Convergence to a distribution implies convergence of a logarithm? Let $X_n$ be a sequence of almost surely positive real-valued random variables s.t. $$\sqrt{n} \, \left( X_n -a \right) \to_D \mathcal{N} ( 0, 1)$$
where $\to_D$ denotes convergence in distribution and $a>0$. Now I'm interested in what happens to$$\sqrt{n} \, \log \left( \frac{X_n}{a} \right)$$as $n \to \infty$.
My thoughts were the following: By expanding $\log(x)$ to a series at x=1 we get $$\sqrt{n} \, \log \left( \frac{X_n}{a} \right)= \sqrt{n} \, \frac{X_n-a}{a} + \sqrt{n} \,\mathcal{O} \left( \left( X_n-a \right)^2 \right),$$
and because the higher order terms tend to zero in probability
$$\sqrt{n} \, \log \left( \frac{X_n}{a} \right) \to_D \mathcal{N} \left( 0, \frac{1}{a^2} \right).$$

THIS WAS DUE TO A SIMPLE ERROR IN MY CODE
However, numerical simulations seem to suggest that actually
$$\sqrt{n} \, \log \left( \frac{X_n}{a} \right) \to_P 0,$$where $\to_P$ denotes convergence in probability. I'd appreciate any comments on why my reasoning may not be valid. Even better if someone has an idea of how to do this correctly.

Not a homework.
 A: Indeed $\sqrt{n}\log(X_n/a)$ converges in distribution to a Gaussian $\mathcal{N}(0,1/a^2)$. One way to prove is to use the identity: 
$$ \frac{x}{1+x} \leq \log(1+x) \leq x $$ 
which holds for all $x>-1$ (i.e., whenever $\log(1+x)$ is nicely defined). 

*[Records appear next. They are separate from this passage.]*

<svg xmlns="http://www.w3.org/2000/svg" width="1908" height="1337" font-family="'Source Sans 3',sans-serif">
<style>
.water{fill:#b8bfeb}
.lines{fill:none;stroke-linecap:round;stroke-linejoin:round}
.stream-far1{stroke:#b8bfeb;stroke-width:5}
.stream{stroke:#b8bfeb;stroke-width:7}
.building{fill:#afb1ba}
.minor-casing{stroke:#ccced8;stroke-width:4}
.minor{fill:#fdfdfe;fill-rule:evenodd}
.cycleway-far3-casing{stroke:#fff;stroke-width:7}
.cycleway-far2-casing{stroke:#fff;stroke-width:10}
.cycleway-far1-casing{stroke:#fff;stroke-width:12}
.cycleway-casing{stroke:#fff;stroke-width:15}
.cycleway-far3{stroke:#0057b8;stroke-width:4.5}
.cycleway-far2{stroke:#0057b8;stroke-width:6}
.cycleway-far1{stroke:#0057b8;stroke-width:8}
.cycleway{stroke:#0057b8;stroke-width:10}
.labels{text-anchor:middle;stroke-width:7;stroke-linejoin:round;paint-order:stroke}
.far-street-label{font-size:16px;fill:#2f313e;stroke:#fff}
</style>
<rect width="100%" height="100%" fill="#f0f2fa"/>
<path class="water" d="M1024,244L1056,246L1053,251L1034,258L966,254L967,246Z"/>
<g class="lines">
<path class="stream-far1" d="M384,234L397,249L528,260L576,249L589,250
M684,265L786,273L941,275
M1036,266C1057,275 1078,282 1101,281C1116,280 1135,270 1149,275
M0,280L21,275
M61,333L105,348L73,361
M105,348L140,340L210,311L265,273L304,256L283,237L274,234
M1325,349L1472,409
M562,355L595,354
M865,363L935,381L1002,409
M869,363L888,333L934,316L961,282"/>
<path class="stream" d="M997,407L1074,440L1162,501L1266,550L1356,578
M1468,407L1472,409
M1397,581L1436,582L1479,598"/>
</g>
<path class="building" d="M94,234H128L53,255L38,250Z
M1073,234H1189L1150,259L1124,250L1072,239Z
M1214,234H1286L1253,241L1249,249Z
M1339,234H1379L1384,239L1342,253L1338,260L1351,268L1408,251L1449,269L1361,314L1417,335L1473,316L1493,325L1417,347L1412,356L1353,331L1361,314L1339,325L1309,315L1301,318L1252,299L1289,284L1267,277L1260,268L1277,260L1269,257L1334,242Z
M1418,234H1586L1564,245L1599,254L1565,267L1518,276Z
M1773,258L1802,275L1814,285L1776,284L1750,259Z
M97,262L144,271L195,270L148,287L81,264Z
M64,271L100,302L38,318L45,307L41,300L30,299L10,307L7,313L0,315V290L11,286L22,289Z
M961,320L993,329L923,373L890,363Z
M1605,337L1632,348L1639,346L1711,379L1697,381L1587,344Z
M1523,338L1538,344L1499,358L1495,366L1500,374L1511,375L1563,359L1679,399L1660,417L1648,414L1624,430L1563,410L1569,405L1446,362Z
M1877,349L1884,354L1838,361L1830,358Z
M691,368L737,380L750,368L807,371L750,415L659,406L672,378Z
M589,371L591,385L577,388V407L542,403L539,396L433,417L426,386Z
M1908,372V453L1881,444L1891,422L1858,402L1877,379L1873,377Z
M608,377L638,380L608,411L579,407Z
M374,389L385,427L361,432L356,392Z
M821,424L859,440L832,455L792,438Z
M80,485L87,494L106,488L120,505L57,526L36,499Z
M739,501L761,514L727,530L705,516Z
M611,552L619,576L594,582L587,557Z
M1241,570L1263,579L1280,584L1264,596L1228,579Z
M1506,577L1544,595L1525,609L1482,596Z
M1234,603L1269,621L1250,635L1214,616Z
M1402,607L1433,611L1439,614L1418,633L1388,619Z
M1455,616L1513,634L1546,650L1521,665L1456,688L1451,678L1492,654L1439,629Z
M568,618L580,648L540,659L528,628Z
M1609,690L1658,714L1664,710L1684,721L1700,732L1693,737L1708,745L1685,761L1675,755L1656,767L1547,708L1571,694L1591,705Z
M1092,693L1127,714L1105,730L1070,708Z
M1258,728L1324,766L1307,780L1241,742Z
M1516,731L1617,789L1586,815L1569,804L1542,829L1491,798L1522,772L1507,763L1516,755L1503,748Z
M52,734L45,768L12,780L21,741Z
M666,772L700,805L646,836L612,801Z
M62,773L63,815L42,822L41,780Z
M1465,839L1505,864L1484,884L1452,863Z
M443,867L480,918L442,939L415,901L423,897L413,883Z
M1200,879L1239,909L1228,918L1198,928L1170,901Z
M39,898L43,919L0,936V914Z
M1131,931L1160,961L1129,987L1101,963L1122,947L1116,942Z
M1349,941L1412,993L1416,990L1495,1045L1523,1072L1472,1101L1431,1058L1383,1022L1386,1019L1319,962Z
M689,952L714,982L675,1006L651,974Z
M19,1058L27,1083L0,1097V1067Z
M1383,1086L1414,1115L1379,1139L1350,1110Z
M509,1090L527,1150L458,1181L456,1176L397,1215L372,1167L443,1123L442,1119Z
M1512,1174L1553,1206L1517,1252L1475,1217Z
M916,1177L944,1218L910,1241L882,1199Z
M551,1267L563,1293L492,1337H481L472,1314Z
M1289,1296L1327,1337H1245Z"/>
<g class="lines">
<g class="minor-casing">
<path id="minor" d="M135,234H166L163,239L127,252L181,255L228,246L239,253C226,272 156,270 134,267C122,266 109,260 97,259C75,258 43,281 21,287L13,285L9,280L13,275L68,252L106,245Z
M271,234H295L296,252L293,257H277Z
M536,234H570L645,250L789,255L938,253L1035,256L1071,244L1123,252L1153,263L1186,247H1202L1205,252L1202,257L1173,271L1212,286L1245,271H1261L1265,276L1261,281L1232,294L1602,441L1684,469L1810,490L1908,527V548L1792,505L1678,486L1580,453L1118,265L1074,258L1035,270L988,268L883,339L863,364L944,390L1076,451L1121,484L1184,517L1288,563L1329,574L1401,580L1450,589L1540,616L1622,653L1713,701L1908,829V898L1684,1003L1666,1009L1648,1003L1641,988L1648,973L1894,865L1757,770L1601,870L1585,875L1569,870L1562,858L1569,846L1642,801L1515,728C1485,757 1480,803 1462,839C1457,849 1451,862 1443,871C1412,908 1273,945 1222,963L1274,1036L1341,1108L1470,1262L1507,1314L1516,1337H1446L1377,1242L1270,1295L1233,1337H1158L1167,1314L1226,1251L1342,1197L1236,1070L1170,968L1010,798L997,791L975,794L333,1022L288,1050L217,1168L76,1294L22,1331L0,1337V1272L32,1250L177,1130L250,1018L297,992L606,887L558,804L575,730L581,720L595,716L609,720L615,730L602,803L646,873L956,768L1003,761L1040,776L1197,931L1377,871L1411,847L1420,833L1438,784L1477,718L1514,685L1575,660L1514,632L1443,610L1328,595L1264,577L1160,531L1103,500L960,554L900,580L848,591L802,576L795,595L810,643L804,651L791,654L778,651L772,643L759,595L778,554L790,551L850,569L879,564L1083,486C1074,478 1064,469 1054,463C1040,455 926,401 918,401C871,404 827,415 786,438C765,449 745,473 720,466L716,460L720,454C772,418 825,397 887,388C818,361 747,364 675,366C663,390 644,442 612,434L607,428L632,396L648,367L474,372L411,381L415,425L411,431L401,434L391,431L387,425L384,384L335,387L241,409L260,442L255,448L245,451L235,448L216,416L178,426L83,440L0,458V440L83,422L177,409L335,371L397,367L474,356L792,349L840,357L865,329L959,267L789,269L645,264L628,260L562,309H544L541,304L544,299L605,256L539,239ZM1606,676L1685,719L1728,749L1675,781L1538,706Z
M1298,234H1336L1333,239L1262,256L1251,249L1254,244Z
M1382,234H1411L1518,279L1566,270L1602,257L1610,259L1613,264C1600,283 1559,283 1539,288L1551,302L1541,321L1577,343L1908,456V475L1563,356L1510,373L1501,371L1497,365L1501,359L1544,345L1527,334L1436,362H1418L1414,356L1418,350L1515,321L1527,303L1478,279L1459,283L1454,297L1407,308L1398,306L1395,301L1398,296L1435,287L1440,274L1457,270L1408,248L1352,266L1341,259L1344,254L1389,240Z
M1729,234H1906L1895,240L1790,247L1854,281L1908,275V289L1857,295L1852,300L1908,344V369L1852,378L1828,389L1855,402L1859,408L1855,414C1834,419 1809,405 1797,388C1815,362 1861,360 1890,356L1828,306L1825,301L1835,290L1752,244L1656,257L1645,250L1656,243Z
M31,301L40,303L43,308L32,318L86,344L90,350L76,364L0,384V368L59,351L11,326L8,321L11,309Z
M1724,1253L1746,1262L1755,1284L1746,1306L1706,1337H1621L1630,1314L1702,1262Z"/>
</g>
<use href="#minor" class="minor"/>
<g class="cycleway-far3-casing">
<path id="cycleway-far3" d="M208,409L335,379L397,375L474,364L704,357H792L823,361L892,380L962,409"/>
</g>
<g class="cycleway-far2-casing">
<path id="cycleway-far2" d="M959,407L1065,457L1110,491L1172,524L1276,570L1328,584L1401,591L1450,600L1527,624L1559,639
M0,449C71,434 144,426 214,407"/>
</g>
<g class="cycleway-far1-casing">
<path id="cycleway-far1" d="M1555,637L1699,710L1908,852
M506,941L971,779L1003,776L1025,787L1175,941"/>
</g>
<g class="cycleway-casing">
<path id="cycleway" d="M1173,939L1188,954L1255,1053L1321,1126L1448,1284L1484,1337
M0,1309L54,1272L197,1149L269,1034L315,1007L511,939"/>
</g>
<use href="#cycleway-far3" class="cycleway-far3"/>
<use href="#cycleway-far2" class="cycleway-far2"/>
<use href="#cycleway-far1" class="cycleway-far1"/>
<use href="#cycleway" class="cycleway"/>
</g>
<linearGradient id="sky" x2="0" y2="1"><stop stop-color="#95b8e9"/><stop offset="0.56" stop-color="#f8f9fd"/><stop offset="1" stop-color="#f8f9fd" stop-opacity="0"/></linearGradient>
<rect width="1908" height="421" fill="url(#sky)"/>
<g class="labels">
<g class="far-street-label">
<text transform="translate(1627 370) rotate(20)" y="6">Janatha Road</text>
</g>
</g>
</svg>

So now define $G_n = \sqrt{n}(X_n-a)$.  Then $\log(X_n/a) = \log(1 + \frac{G_n}{a\sqrt{n}})$ and so the above identity gives: 
$$ \frac{\frac{G_n}{a\sqrt{n}}}{1+\frac{G_n}{a\sqrt{n}}} \leq \log(X_n/a) \leq \frac{G_n}{a\sqrt{n}} $$
Multiplying by $\sqrt{n}$ gives: 
$$ \frac{G_n}{a}\left(\frac{1}{1+ \frac{G_n}{a\sqrt{n}}}\right) \leq \sqrt{n}\log(X_n/a) \leq \frac{G_n}{a} $$

Now define: 
\begin{align} 
M_n &=\sqrt{n}\log(X_n/a) \\
Z_n &= \frac{1}{1+\frac{G_n}{a\sqrt{n}}}
\end{align} 
Thus, 
$$  \frac{G_nZ_n}{a} \leq M_n \leq \frac{G_n}{a}  $$
Define $N$ as a Gaussian $\mathcal{N}(0,1/a^2)$. 
Note that $G_n/a$ converges to $N$ in distribution, and $Z_n$ converges to 1 in distribution. 
Upper bound:
For all $x \in \mathbb{R}$ we have: 
$$ Pr[M_n\leq x] \geq Pr[G_n/a \leq x]$$
and so 
$$ \liminf_{n\rightarrow\infty} Pr[M_n \leq x] \geq Pr[N \leq x] $$
Lower bound: For simplicity, fix $x>0$ (similar techniques can be used for $x \leq 0$). We have: 
$$ Pr[M_n \leq x] \leq Pr[G_nZ_n/a \leq x] $$
For all $\epsilon>0$: 
$$ \{G_nZ_n/a \leq x\} \subseteq \{G_n/a \leq x + \epsilon\} \cup \{Z_n < x/(x+\epsilon)\} $$
So: 
$$Pr[M_n \leq x] \leq Pr[G_n/a \leq x+ \epsilon] + Pr[Z_n < x/(x+\epsilon)]\rightarrow Pr[N\leq x+\epsilon] $$
This holds for all $\epsilon>0$, and so (assuming $x>0$): 
$$ \limsup_{n\rightarrow\infty}Pr[M_n \leq x] \leq Pr[N\leq x] $$

The upper and lower bounds together imply $\lim_{n\rightarrow\infty} Pr[M_n\leq x] = Pr[N\leq x]$.